On the predictive capabilities of non‐local models for ductile crack propagation under different levels of stress triaxiality

Abstract

AbstractDuctile materials are used in many applications such as hydrogen storage and transport, energy plants and additively manufactured components. High safety standards are vital for such applications, which underline the necessity of thoroughly investigating ductile failure to ensure safety and increase components efficiency. Ductile failure is mainly prompted by the evolution of the so‐called ductile damage, characterized by the nucleation, growth and coalescence of microvoids due to plastic deformation. Moreover, the plastic zones formed at the crack tip of ductile materials exhibit high sensitivity to the stress triaxiality level, which in turn distinctly depends on the geometry of the considered component.
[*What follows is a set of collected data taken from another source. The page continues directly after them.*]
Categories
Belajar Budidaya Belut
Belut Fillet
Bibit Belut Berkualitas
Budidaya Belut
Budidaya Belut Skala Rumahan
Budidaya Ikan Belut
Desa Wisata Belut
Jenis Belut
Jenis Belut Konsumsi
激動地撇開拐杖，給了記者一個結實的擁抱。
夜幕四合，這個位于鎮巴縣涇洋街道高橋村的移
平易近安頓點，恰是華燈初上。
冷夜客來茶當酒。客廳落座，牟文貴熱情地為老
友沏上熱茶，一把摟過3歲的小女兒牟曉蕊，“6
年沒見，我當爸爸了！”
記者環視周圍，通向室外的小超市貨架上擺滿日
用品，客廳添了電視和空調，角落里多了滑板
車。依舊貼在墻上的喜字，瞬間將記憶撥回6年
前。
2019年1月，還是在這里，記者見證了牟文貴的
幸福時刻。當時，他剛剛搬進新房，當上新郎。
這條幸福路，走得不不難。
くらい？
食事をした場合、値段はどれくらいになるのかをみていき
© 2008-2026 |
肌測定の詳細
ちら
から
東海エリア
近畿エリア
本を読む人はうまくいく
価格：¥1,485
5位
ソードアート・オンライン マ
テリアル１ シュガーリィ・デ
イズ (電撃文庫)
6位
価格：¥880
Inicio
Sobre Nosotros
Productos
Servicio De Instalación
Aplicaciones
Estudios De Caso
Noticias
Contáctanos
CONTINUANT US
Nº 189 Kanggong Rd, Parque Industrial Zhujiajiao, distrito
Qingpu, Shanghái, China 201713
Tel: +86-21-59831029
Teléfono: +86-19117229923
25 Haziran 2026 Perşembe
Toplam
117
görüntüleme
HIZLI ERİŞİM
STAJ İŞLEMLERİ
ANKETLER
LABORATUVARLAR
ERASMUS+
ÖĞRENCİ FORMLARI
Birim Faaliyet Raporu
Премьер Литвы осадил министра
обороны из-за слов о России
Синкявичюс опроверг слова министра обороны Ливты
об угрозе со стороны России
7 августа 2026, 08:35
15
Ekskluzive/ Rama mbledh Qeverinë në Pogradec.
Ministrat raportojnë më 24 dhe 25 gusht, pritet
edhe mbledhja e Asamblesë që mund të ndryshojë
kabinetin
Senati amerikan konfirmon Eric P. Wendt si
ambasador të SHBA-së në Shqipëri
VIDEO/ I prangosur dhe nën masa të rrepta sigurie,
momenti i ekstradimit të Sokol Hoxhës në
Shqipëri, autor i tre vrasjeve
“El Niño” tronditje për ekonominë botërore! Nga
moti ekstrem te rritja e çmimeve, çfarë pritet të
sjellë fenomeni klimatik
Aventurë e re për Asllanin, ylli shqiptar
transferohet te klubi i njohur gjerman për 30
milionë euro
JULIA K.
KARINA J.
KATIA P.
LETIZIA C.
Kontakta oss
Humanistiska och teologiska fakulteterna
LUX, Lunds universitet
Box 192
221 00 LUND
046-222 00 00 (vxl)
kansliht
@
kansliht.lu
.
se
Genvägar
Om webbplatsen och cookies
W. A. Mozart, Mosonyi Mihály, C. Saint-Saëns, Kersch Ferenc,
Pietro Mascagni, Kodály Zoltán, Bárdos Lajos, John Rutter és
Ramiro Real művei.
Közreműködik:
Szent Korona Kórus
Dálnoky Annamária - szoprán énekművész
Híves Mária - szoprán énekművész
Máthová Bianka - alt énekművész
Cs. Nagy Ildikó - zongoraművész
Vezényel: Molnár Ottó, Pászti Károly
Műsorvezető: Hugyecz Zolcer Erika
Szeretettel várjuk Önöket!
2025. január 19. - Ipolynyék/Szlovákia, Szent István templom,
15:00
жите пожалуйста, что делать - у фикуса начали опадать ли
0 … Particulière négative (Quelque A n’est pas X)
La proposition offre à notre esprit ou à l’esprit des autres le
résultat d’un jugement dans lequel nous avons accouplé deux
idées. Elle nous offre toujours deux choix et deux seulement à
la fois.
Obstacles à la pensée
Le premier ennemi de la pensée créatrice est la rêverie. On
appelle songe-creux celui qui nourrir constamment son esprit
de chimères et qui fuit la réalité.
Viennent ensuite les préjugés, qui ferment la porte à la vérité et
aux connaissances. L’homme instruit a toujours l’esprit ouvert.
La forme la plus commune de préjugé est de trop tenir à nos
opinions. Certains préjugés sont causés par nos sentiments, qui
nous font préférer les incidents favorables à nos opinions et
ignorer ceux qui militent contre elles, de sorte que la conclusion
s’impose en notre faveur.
The quantification of the stress triaxiality at the crack tip is therefore essential to better understand and predict ductile crack propagation and failure. For that reason, a non‐local ductile damage model is employed in this work to simulate the ductile crack propagation under different stress triaxiality conditions. Different geometries are considered, such as constrained geometries of notched bending specimens and unconstrained geometries of center cracked tension specimens, which characterize the different triaxiality levels. To address the effects of thickness and initial crack length, three‐dimensional geometries are simulated, which account for the out‐of‐plane crack‐tip constraints. Finally, to evaluate the prediction quality of the simulations, corresponding experiments have been carried out and direct comparisons are conducted, with respect to the crack length, ductile crack propagation and resistance curves.